Whether you’re cis, trans, nonbinary, white, Black, POC, or however you identify, everyone has different experiences. Some good, some bad, some great, some horrible, but all deserving to be shared, for people of all ages and identities. So even if you’re not fat and queer, I highly recommend you give this book a go. You’ll no doubt learn a thing or two about both the fat acceptance community and the LGBTQ+ community.
7. The Body Is Not an Apology: The Power of Radical Self-Love
The Body Is Not an Apology by poet and activist Sonya Renee Taylor encourages the reader to embrace radical self-love. Starting with how to love, Taylor introduces the idea that you must learn to love yourself, no matter your size, race, gender, sexual orientation, and so on. Then she goes on to talk about the guilt we feel around food and the shame we get from being fat—where did it come from? Why does it still exist in the 21st century? She talks about how you can combat this guilt and shame, by not apologizing for your body, and just living your life and loving yourself.
Taylor ends with an updated call to action and resources for confronting racism, sexism, ableism, homophobia, and transphobia. She discusses how radical self-love does not only help make peace with oneself, but also can help make the world a more peaceful and loving place, dismantling the systems of injustice in place today. Along with the accompanying workbook to this text, Taylor teaches you how to truly and radically love yourself.
8. What We Don’t Talk About When We Talk About Fat
With 4.7 stars on Amazon, What We Don’t Talk About When We Talk About Fat is another great one to add to your list. Not just because of the material in it but because the author, Aubrey Gordon, is a rock star. The creator of the website Your Fat Friend, Gordon has a loud and proud online presence where she promotes not only fat acceptance but fat activism.
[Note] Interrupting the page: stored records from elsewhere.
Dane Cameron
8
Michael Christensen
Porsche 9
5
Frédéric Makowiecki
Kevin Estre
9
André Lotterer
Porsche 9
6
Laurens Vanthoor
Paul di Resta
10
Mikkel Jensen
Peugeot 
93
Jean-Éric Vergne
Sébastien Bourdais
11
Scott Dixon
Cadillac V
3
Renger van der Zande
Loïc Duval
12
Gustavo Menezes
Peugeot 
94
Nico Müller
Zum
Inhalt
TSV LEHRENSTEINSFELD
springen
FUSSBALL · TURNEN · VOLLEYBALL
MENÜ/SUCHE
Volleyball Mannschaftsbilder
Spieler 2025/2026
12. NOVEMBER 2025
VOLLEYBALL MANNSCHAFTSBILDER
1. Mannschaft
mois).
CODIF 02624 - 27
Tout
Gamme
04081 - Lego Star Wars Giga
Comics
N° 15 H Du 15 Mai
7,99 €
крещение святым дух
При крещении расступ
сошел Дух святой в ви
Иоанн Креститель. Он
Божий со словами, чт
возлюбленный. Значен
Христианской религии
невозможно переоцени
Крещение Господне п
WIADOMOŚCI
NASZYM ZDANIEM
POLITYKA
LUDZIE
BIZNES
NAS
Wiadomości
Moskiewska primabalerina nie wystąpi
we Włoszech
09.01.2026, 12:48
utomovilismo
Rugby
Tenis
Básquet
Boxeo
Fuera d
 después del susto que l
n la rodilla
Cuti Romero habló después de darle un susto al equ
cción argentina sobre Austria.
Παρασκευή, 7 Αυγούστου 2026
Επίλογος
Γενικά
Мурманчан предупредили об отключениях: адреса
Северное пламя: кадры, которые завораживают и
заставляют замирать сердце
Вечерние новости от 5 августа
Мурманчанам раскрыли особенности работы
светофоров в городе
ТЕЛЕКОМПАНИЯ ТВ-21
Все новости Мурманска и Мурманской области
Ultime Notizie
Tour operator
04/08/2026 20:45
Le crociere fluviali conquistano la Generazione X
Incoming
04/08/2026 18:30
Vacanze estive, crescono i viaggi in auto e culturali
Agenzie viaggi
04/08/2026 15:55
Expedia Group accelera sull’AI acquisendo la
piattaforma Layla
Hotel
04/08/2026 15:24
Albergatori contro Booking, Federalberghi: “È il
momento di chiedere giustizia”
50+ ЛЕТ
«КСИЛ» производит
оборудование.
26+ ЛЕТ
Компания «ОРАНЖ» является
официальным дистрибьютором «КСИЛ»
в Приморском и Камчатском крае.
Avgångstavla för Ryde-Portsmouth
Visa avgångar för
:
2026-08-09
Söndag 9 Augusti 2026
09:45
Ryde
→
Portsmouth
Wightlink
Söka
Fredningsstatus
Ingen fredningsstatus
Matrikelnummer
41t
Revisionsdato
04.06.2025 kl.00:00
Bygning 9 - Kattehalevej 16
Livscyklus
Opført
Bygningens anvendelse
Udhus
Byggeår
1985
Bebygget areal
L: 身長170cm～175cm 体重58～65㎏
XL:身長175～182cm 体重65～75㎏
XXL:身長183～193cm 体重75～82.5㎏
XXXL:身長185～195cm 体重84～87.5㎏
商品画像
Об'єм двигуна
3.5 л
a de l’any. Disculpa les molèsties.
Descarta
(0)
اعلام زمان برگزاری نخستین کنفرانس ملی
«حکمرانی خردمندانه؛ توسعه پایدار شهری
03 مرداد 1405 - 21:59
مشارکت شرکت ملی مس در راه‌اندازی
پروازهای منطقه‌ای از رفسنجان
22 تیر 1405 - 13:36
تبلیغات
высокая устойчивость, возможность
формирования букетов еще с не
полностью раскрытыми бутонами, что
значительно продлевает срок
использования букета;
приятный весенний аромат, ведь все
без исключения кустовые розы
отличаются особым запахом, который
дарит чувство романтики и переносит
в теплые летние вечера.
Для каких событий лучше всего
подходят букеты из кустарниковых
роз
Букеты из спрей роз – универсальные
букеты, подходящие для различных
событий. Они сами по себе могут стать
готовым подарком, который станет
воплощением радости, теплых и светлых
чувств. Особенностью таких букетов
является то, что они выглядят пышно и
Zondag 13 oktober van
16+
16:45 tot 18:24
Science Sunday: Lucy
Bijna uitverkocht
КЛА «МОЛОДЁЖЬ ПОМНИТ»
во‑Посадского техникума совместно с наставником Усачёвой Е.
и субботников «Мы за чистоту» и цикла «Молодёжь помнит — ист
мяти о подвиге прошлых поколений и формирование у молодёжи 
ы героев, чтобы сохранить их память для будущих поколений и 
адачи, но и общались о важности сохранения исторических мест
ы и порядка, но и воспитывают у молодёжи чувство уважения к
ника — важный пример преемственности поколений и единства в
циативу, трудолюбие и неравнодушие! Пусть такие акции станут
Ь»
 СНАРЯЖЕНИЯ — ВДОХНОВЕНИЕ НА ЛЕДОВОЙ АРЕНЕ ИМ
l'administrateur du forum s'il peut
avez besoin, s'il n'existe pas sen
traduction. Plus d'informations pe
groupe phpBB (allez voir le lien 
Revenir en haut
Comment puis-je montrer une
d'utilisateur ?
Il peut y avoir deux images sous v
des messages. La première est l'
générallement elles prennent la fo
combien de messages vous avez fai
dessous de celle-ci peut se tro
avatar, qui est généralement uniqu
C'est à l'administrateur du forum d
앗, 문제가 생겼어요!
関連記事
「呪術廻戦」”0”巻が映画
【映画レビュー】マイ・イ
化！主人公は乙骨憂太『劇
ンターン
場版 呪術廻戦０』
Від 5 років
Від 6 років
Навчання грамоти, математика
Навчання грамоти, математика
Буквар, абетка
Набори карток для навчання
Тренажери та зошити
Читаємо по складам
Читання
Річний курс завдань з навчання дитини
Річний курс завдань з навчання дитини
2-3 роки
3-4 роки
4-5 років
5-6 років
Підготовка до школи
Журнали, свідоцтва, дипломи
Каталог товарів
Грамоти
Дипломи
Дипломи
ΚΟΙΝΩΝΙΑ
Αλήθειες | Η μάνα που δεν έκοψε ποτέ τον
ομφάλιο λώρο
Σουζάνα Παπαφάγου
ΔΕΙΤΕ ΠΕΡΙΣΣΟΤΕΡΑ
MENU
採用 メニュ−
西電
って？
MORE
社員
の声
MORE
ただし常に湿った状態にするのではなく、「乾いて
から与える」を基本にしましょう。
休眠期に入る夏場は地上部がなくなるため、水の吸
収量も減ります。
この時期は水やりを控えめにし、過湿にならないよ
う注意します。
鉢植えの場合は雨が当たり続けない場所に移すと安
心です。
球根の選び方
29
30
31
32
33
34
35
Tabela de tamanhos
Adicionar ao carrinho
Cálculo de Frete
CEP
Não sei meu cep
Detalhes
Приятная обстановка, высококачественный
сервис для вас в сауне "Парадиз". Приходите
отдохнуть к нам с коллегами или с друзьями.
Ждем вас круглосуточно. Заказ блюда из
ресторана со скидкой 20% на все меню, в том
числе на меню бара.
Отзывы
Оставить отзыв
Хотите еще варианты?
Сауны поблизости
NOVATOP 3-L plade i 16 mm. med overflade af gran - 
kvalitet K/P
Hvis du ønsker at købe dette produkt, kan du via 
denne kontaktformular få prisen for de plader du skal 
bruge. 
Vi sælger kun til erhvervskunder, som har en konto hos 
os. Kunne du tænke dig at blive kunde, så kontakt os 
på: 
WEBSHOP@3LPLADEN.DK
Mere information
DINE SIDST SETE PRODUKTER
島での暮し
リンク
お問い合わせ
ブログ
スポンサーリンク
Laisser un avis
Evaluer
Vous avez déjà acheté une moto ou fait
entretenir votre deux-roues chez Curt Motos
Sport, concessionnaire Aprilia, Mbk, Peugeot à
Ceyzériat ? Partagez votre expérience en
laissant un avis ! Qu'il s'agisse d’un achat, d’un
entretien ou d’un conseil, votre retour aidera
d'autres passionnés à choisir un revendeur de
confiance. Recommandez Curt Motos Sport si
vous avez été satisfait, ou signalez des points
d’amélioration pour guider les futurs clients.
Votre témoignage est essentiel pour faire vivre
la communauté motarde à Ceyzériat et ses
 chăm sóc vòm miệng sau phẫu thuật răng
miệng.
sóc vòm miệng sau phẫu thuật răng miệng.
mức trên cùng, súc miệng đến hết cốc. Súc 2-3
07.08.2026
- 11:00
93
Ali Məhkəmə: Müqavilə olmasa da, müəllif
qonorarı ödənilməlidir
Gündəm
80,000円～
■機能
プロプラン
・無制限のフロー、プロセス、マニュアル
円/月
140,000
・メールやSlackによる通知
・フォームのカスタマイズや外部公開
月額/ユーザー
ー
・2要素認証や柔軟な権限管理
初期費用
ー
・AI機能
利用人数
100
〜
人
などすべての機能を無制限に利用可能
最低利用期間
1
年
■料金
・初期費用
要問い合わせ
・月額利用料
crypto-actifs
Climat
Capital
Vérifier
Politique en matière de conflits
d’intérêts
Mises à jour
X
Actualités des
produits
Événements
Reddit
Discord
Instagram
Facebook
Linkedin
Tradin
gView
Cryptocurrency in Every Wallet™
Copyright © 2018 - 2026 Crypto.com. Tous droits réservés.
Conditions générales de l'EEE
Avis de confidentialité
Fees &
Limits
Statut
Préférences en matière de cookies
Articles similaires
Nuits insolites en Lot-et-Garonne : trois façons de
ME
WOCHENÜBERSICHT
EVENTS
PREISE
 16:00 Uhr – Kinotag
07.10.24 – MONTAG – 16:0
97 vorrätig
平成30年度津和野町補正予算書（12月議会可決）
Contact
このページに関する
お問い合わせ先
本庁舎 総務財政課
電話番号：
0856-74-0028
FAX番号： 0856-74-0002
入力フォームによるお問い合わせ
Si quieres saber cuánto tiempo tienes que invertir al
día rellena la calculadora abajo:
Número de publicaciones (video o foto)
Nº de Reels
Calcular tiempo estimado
Her essays, some of which are in the book, give clear, relatable insights into what life as a fat person is like, how the media depicts fatness, and what we can do to stop this phobia of fat people.
She starts the book with a visceral account of what it’s like to be fat on an airplane. Think of how uncomfortable airplanes are to begin with. Now imagine that, but the seat belt doesn’t fit. So you have to ask the flight attendant for a seat belt extender. But what if that doesn’t fit? On a packed flight, you’re touching the person next to you and watching as they text fatphobic things to their loved ones about how this “whale” is sitting on top of them and you’re trapped in this flying hellscape for hours. And that’s just the first chapter!
9. Fat!So?: Because You Don't Have to Apologize for Your Size
Published back in 1998, Fat!So? by Marilyn Wann is one of the first (comedic) takes on the Fat Acceptance movement. This book began as a zine in 1994 and was nominated for the Utne Reader zine award. With a blend of essays, quizzes, facts, statistics, and reporting, Wann teaches us that you can be happy and healthy at any size. The book gets it right, and while its now-dated references may appeal more to Gen Xers, it’s worth a read for anyone who wants insight into where the movement began.
10. Hunger: A Memoir of (My) Body
2017’s Hunger: A Memoir of (My) Body by “Bad Feminist” Roxanne Gay was an instant classic. In this book, the renowned social commentator describes what it means to take care of yourself and your body, and how to eat for you and feel satisfied, never guilty. She discusses how to live in a body that society tells you over and over again isn’t good enough. Through Gay’s own experiences and ponderings, you'll learn how to love your own body.